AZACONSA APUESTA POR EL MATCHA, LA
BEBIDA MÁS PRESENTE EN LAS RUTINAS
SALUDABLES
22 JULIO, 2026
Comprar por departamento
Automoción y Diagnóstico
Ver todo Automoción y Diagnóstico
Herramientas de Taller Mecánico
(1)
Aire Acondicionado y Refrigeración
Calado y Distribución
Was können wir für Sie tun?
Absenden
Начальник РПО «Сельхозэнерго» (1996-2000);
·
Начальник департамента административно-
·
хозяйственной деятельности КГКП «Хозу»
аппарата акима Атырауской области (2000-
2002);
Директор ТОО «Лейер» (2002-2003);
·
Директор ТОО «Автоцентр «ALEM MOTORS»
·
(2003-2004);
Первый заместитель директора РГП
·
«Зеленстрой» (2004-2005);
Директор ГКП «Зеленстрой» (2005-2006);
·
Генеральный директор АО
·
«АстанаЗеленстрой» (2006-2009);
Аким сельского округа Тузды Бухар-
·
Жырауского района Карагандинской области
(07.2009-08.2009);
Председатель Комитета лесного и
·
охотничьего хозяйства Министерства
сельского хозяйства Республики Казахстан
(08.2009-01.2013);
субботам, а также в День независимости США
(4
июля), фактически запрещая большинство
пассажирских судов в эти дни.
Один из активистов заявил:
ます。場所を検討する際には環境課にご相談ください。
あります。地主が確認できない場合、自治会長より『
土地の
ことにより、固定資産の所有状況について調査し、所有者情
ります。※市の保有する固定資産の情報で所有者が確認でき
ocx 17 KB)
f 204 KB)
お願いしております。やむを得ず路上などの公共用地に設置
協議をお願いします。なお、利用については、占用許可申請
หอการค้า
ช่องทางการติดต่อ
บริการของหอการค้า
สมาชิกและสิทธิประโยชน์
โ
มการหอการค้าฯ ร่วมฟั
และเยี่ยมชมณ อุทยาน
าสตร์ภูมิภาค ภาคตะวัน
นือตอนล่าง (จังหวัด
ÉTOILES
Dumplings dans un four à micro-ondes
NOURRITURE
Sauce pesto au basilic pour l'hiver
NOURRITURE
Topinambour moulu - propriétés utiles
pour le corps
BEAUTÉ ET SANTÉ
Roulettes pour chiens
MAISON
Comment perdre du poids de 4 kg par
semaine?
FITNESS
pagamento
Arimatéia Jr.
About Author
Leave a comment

☆ ☆ ☆ ☆

--- Exercise instructions ---
Show, from the listing above, every line holding the word "pour".

--- Answer section ---
Sauce pesto au basilic pour l'hiver
pour le corps
Roulettes pour chiens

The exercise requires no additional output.